1970 – 1979 – The “eternal” car
The 4/4 achieves a world record: it is the model that has been in production for the longest time. In addition, this decade is characterized by the large number of victories achieved by the Morgans in both European and American races.
1980 – 1989 – Time of changes
In 1984 gasoline injection was introduced in the Plus 8. In addition, 1,200 Morgans from worldwide gather at Eastnor Castle to celebrate the brand’s 75th anniversary. In 1985 the Plus 4 returned with a Fiat engine, replaced by a two-litre mechanical from Rover two years later.
In 1987 the Morgan SportsCar Championship began an annual competition that allows the owners of these vehicles to participate in a race. Almost at the end of the decade, in 1989, the Plus 8 increased its displacement from 3.5 to 3.9 litres, which maintains it as one of the series cars with the highest acceleration capacity.
1990 – 1999 – Adaptation to the new times
The 90s witnessed significant mechanical changes. In 1992 the 16-valve Ford Zetec engine was introduced, while the Plus 4 received the T16 from Rover.
In 1996, a new aluminium chassis was designed to test Morgan’s ability in the demanding FIA GT Series. This means that, from then on, this material is the most common in the manufacture of the brand’s vehicles: the doors are lengthened, the nose is redrawn to install airbags.
2000 – Act – Surprises and anniversaries
Morgan surprises at the Geneva Motor Show (2000) with the presentation of the radical Aero 8. The Plus 4 ceased because Rover’s T16 engine was no longer available a year later: the model returned in September 2004 already equipped with a Ford drivetrain.

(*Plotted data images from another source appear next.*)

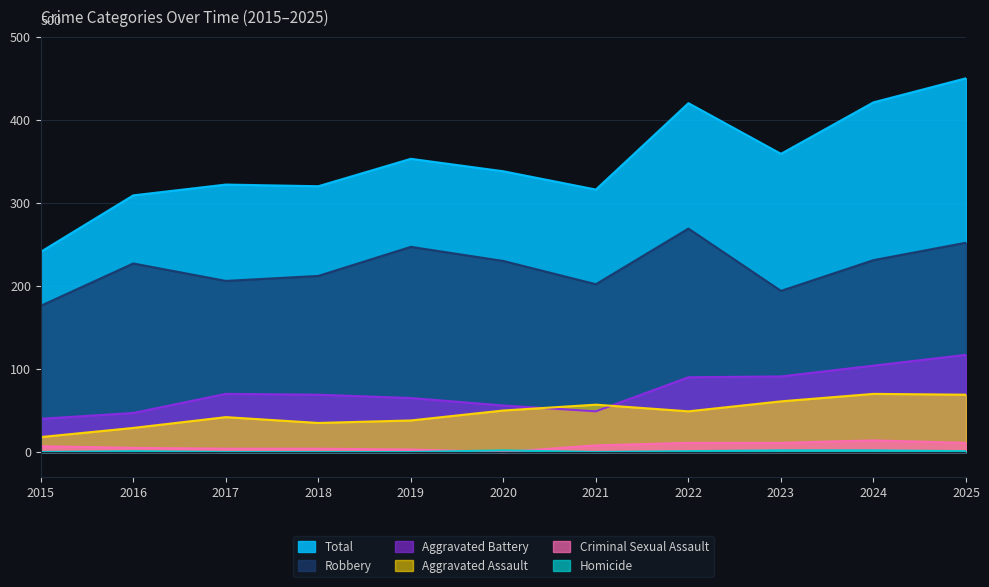

Which category has the lowest value in the Total series?

2015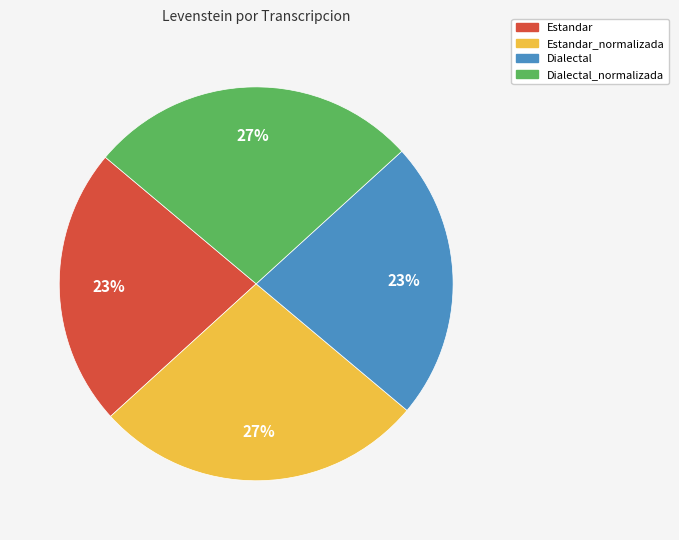

To the nearest percent, what is the average slice percentage?

25%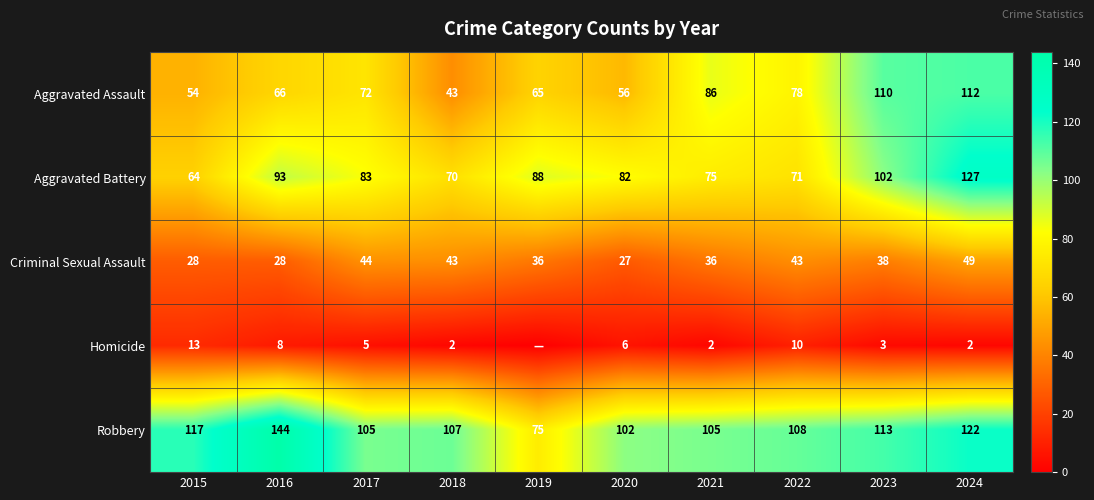

What is the difference between the highest and lowest values at 2019?

88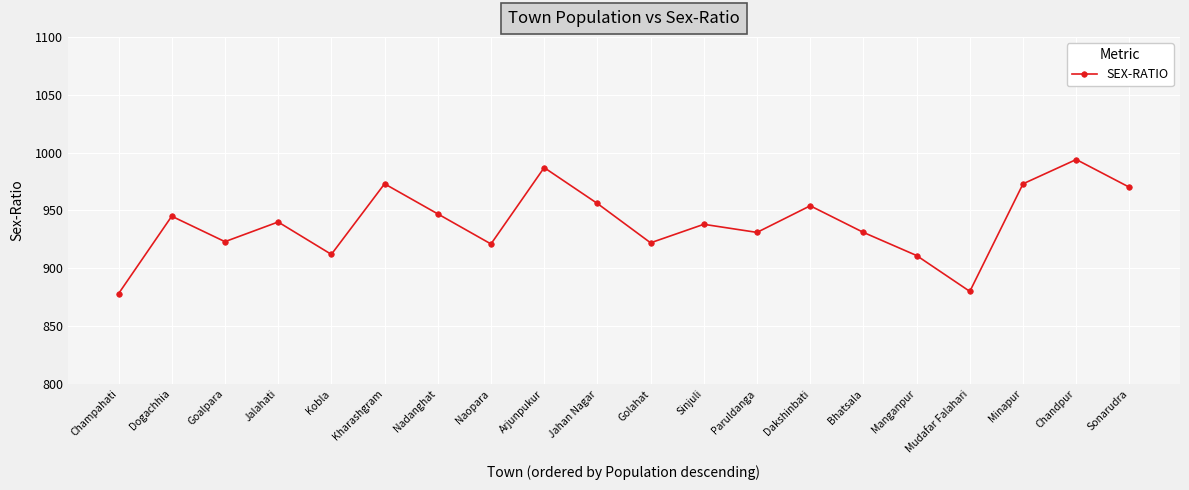

What is the value of the 10th point from the left?

956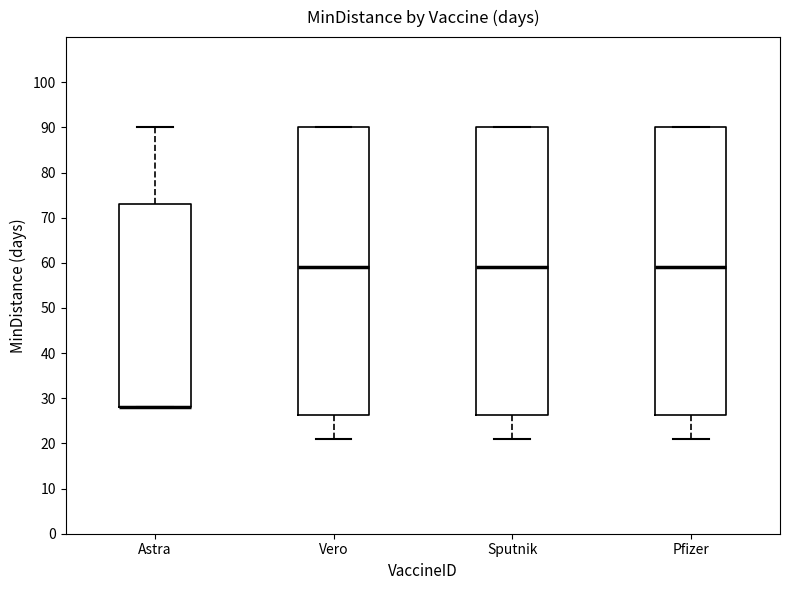

Reading left to right, transcribe this box plot: for each box, give where its median line is, the range the box spans, and where its two whiskers end, as read against the y-axis. The values are not printed on the chart, so give them approximately, as read against the axis.

Astra: median 28 (drawn on the box's lower edge), box 28 to 73, whiskers 28 to 90
Vero: median 59, box 26 to 90, whiskers 21 to 90
Sputnik: median 59, box 26 to 90, whiskers 21 to 90
Pfizer: median 59, box 26 to 90, whiskers 21 to 90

In April of this year, the Plus 8 ceased to be marketed: its V8 engine did not meet gas emission standards. Its replacement is the Roadster, a model with a chassis similar to its predecessor and the three-litre Ford engine used in the Mondeo ST.

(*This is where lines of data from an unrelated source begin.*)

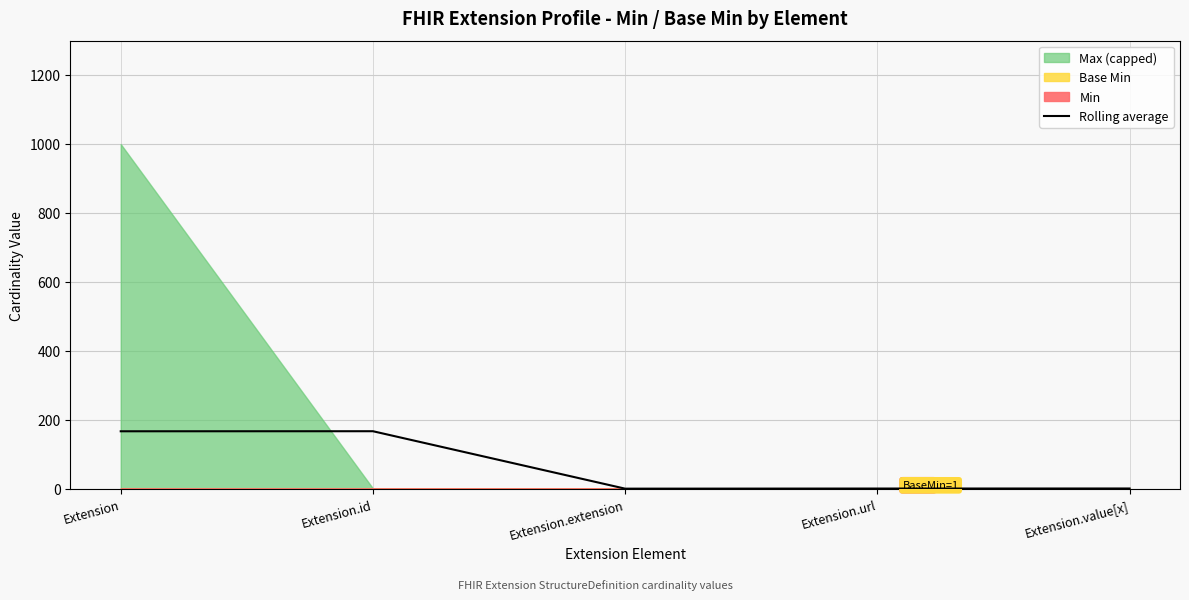

Read the value at Extension.value[x].

0.7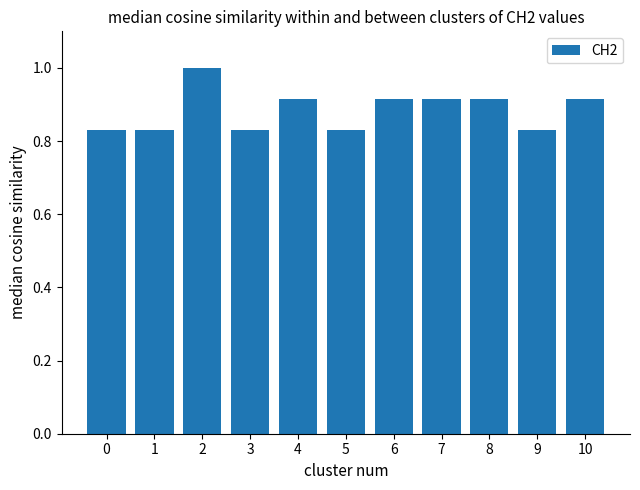

What is the sum of the values at 8 and 0?

1.7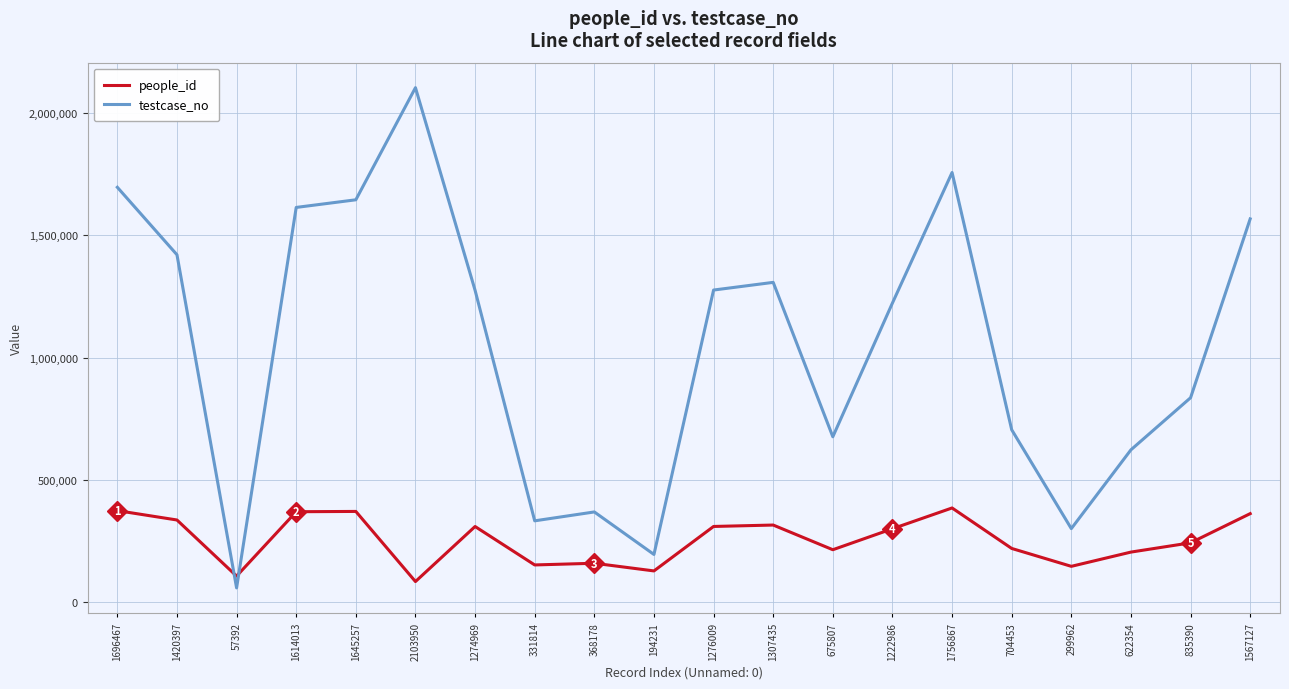

True or false: people_id has a value of 201485 at 1645257.

False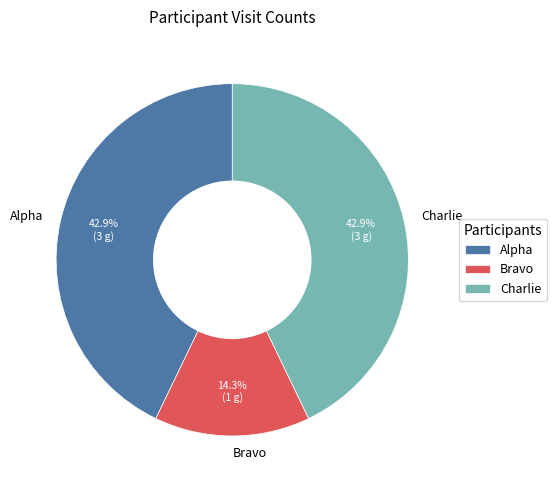

To the nearest percent, what portion does Bravo represent?

14%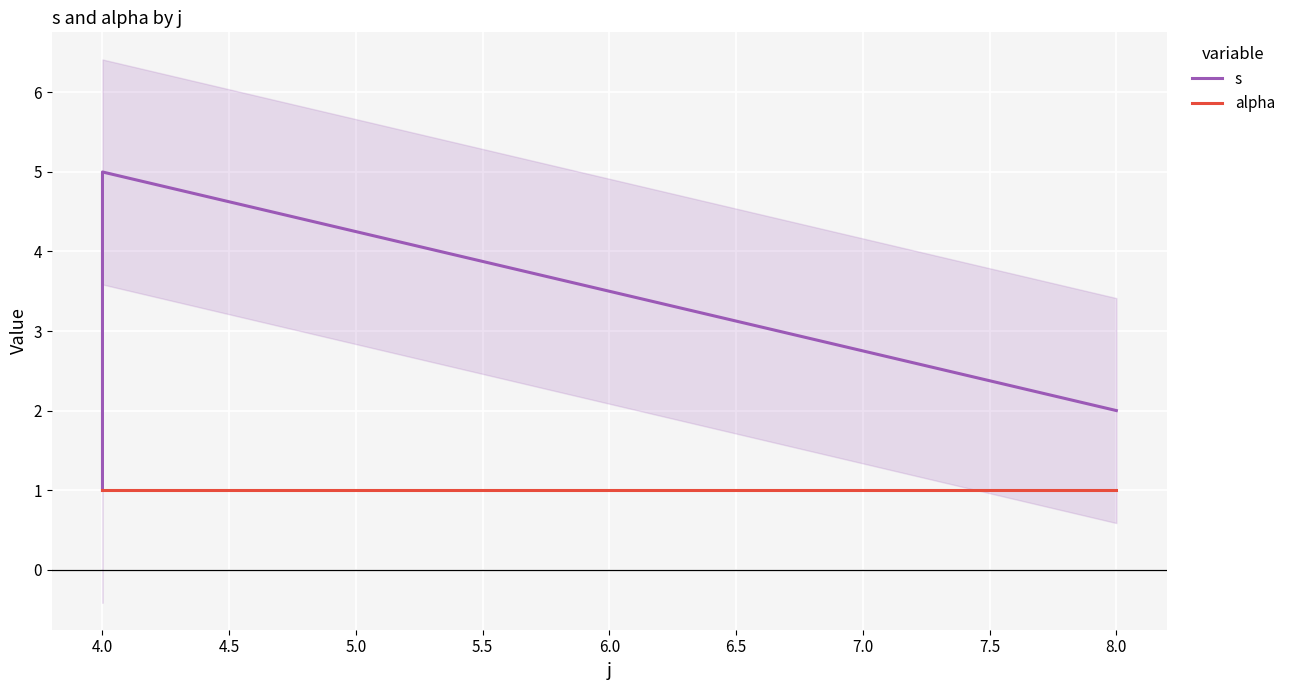

What is the difference between the s values at 4.5 and 5.0?

1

In 2005, the AeroMax Coupé was unveiled, getting rave reviews. One year later, the brand celebrates its 70th anniversary from 4/4 with 142 numbered units. Activity continues at Malvern Link, and in early 2009 the 4/4 Sport, powered by a 1.6-litre engine, is launched.

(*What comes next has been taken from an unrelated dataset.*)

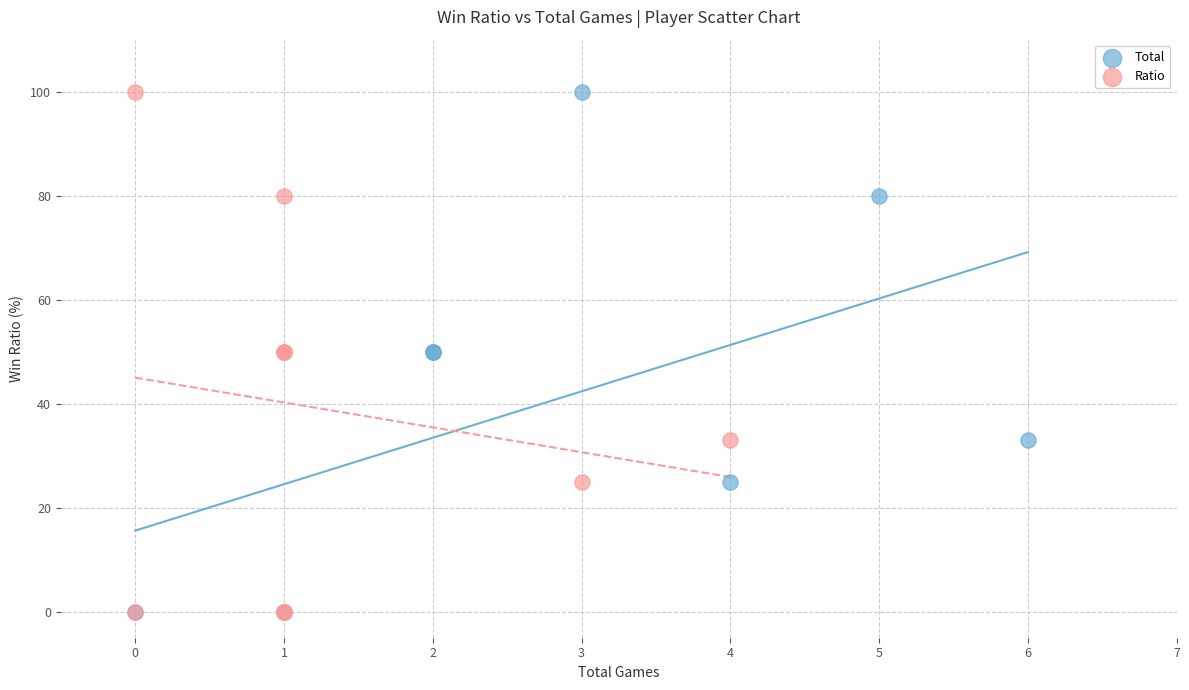

What are all the series names shown in the legend?

Total, Ratio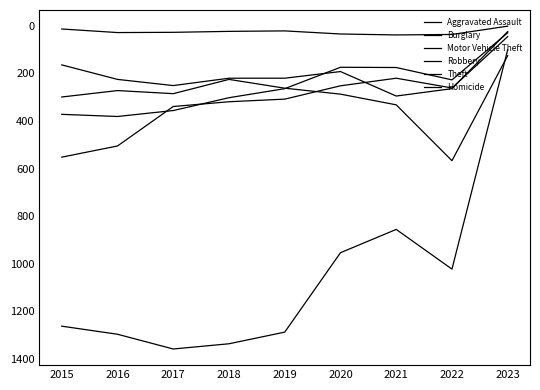

At which label does Theft first exceed 1263?

2016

Likewise, the first unit -of a total of 200- of the Aero Supersport, a supercar with an aluminium structure, is the same chassis of the Aero 8 GT3 that competes in the GT3 championship, a BMW 4.3-liter V8 engine is manufactured.
Likewise, production – started in February – of the Aeromax, a coupe with a BMW V8 engine continues.
In 2011 they launched the 3 Wheeler model on the market: it is an exceptional car that only has three wheels and moves thanks to a V two-cylinder engine. It accelerates from 0 to 100 km / h, exceeds 200 km / h. of maximum speed, and, luckily, it is sold in Spain.